Disk write buffering and its interactions with write flushes

March 17, 2024

Pretty much every modern system defaults to having data you write to filesystems be buffered by the operating system and only written out asynchronously or when you specially request for it to be flushed to disk, which gives you general questions about how much write buffering you want. Now suppose, not hypothetically, that you're doing write IO that is pretty much always going to be specifically flushed to disk (with fsync() or the equivalent) before the programs doing it consider this write IO 'done'. You might get this situation where you're writing and rewriting mail folders, or where the dominant write source is updating a write ahead log.

In this situation where the data being written is almost always going to be flushed to disk, I believe the tradeoffs are a bit different than in the general write case. Broadly, you can never actually write at a rate faster than the write rate of the underlying storage, since in the end you have to wait for your write data to actually get to disk before you can proceed. I think this means that you want the OS to start writing out data to disk almost immediately as your process writes data; delaying the write out will only take more time in the long run, unless for some reason the OS can write data faster when you ask for the flush than before then. In theory and in isolation, you may want these writes to be asynchronous (up until the process asks for the disk flush, where you have to synchronously wait for them), because the process may be able to generate data faster if it's not stalling waiting for individual writes to make it to disk.

AVAILABLE DATA
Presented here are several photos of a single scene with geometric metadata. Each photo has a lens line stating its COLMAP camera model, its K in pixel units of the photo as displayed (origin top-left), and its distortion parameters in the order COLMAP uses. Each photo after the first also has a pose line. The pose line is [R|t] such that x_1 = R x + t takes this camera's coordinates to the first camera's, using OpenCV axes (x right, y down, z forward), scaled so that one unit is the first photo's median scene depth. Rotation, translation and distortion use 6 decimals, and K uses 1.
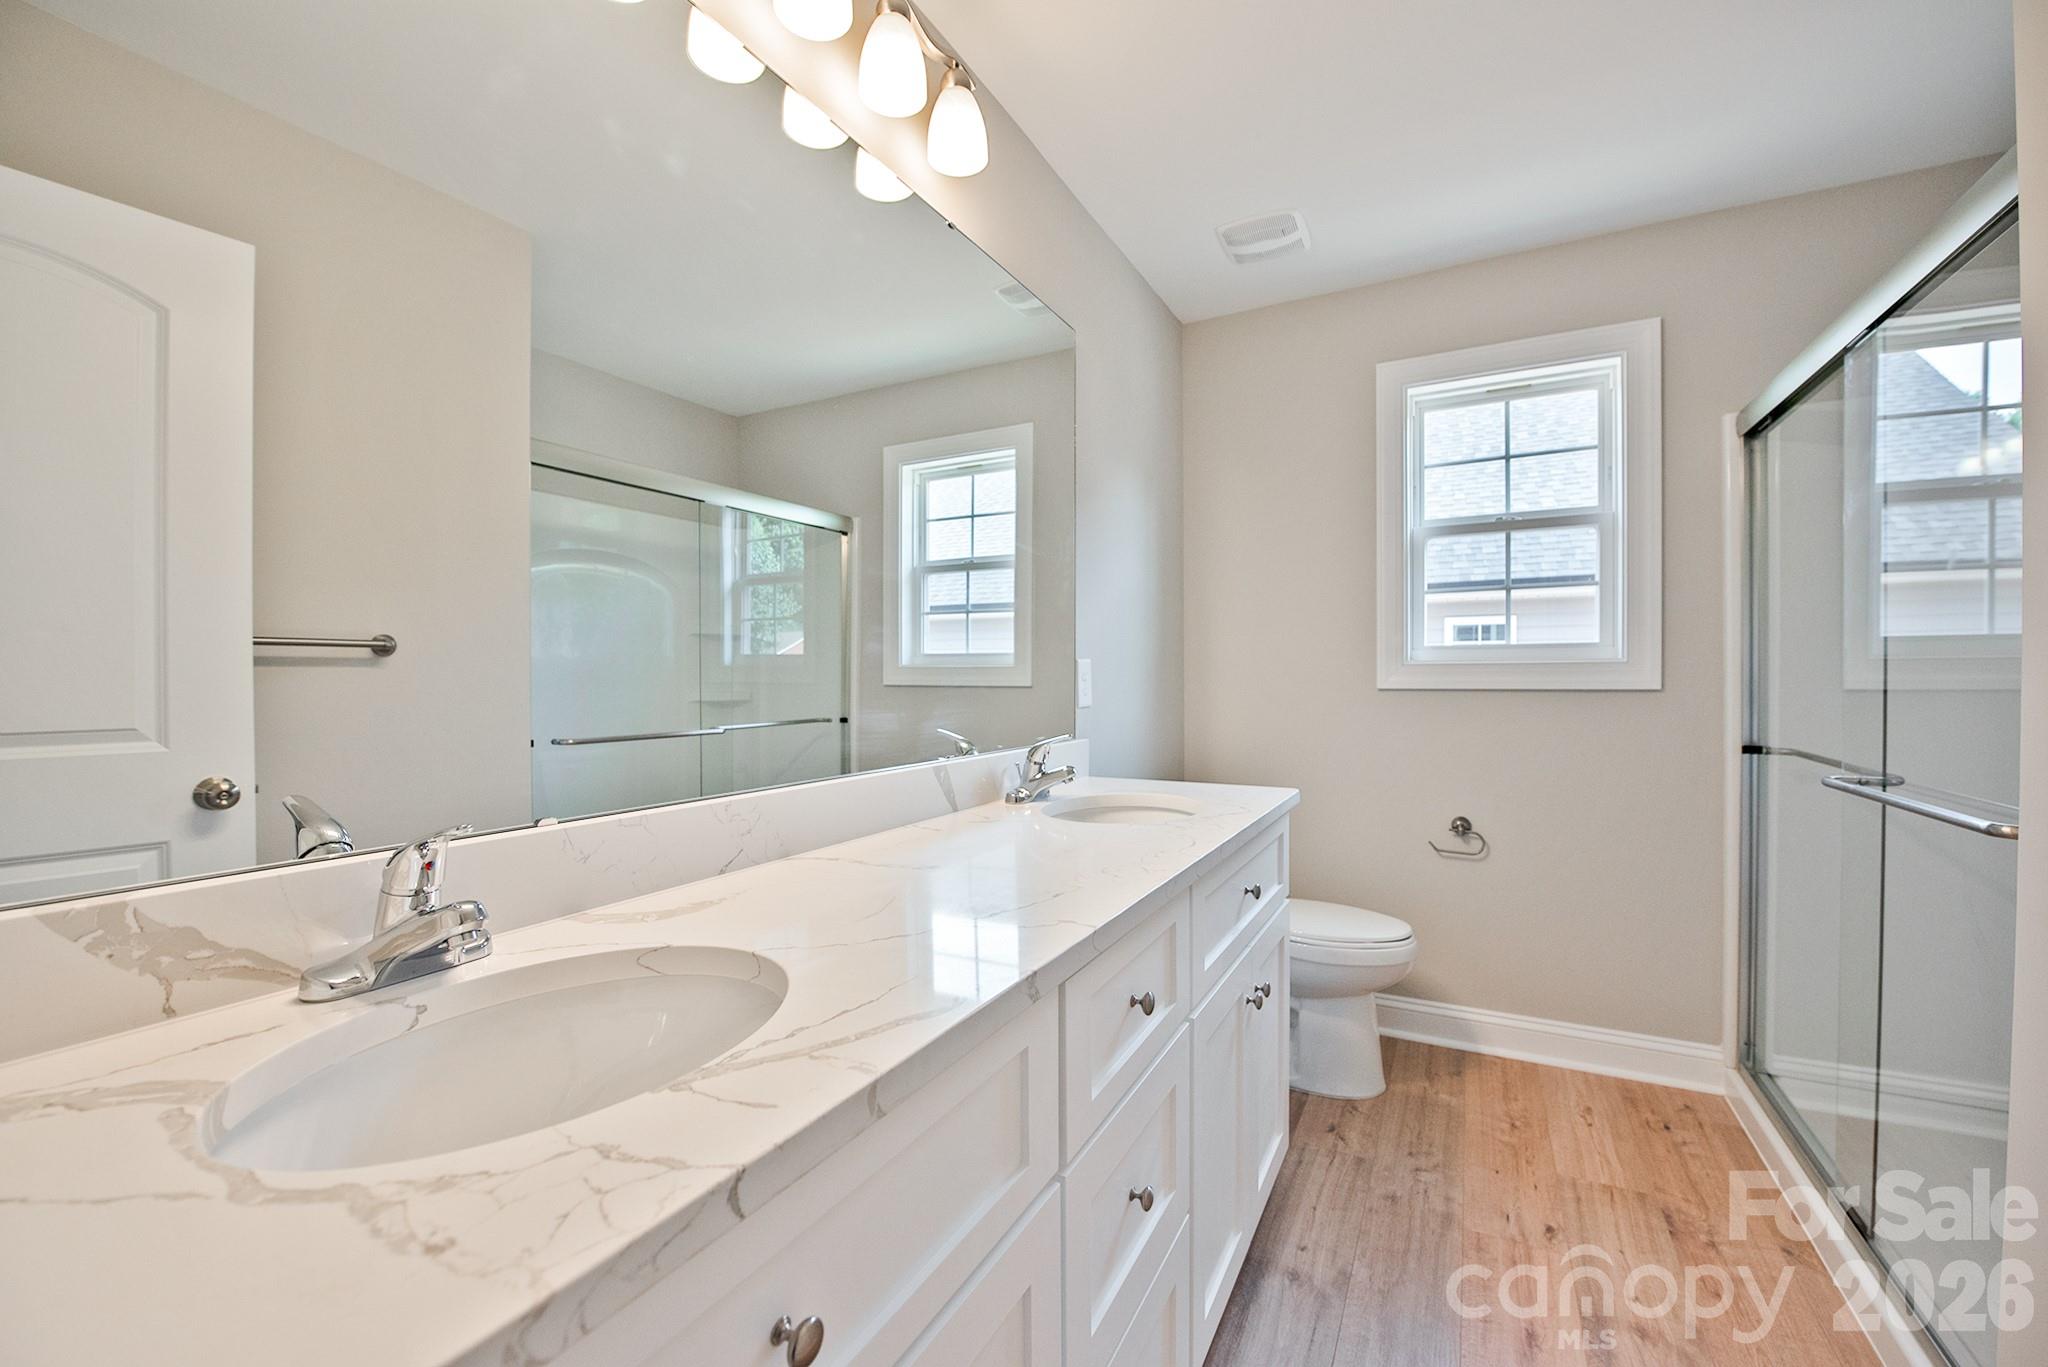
lens RADIAL K [[907.2, 0, 1026.9], [0, 907.2, 719.6], [0, 0, 1]] dist [-0.032286, -0.000428]
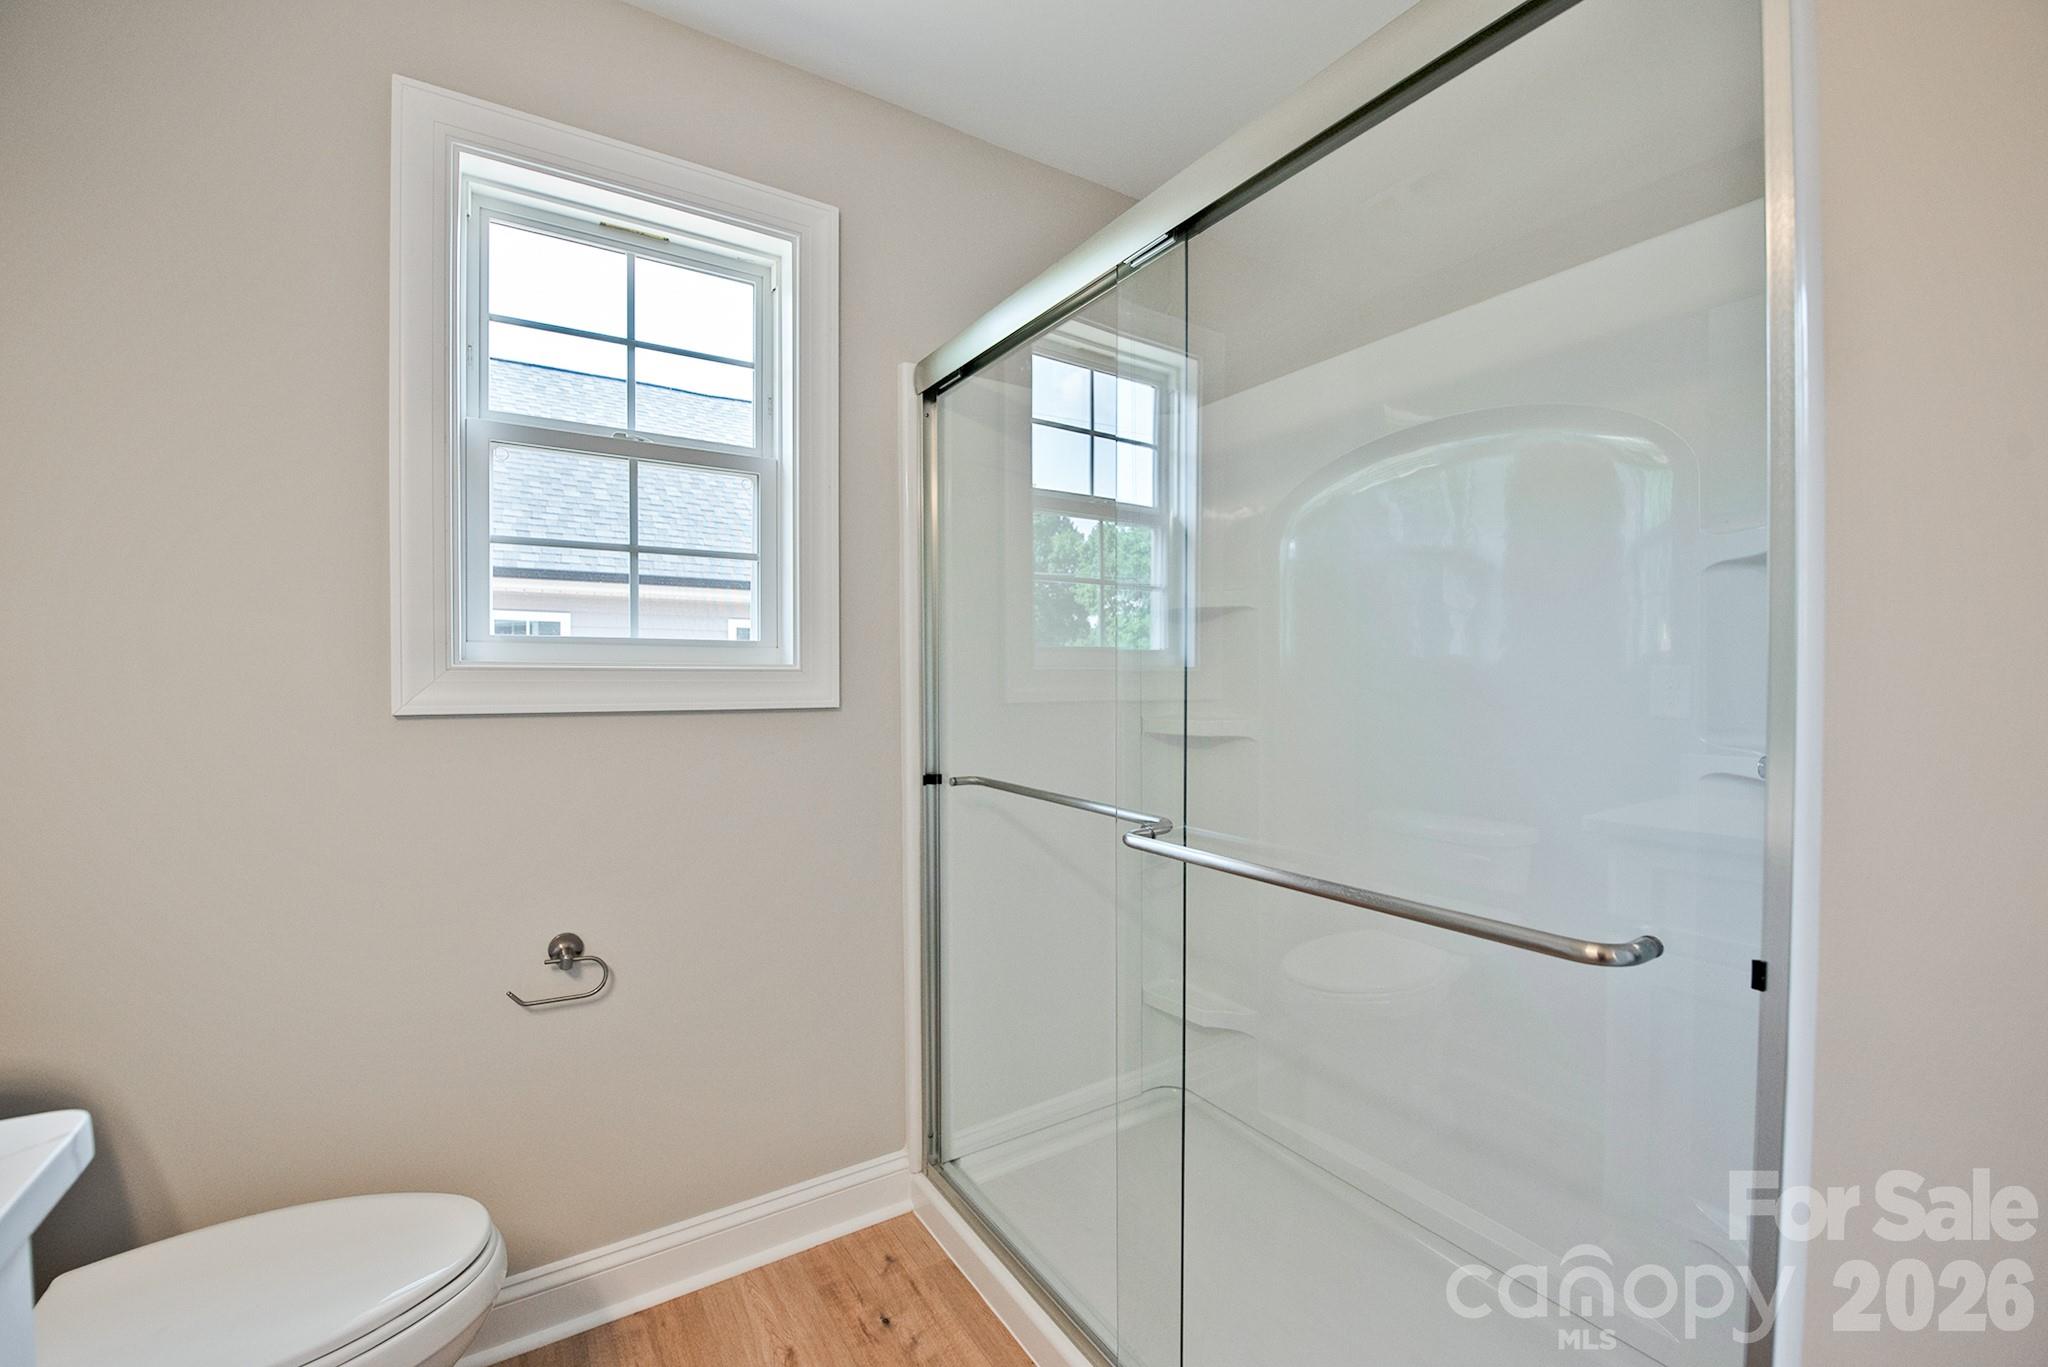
lens RADIAL K [[835.0, 0, 1020.9], [0, 835.0, 680.4], [0, 0, 1]] dist [-0.016472, -0.000265]
pose [[0.519838, 0.005718, 0.854246, 0.188065], [0.033133, 0.999090, -0.026851, -0.031523], [-0.853622, 0.042262, 0.519176, 0.490535]]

EXERCISE SET
• 1. In the write buffering post, which two situations are offered as examples of write IO that is almost always flushed to disk?
• 2. Take up the post on disk write buffering and flushes after its last sentence and continue it.

ACTIVITY ANSWERS
• 1. Writing and rewriting mail folders, and cases where the dominant write source is updating a write ahead log.

• 2.
(In OS tuning jargon, we'd say that you want writeback to start almost immediately.)

However, journaling filesystems and concurrency add some extra complications. Many journaling filesystems have the journal as a central synchronization point, where only one disk flush can be in progress at once and if several processes ask for disk flushes at more or less the same time they can't proceed independently. If you have multiple processes all doing write IO that they will eventually flush and you want to minimize the latency that processes experience, you have a potential problem if different processes write different amounts of IO. A process that asynchronously writes a lot of IO and then flushes it to disk will obviously have a potentially long flush, and this flush will delay the flushes done by other processes writing less data, because everything is running through the chokepoint that is the filesystem's journal.

In this situation I think you want the process that's writing a lot of data to be forced to delay, to turn its potentially asynchronous writes into more synchronous ones that are restricted to the true disk write data rate. This avoids having a large overhang of pending writes when it finally flushes, which hopefully avoids other processes getting stuck with a big delay as they try to flush. Although it might be ideal if processes with less write volume could write asynchronously, I think it's probably okay if all of them are forced down to relatively synchronous writes with all processes getting an equal fair share of the disk write bandwidth. Even in this situation the processes with less data to write and flush will finish faster, lowering their latency.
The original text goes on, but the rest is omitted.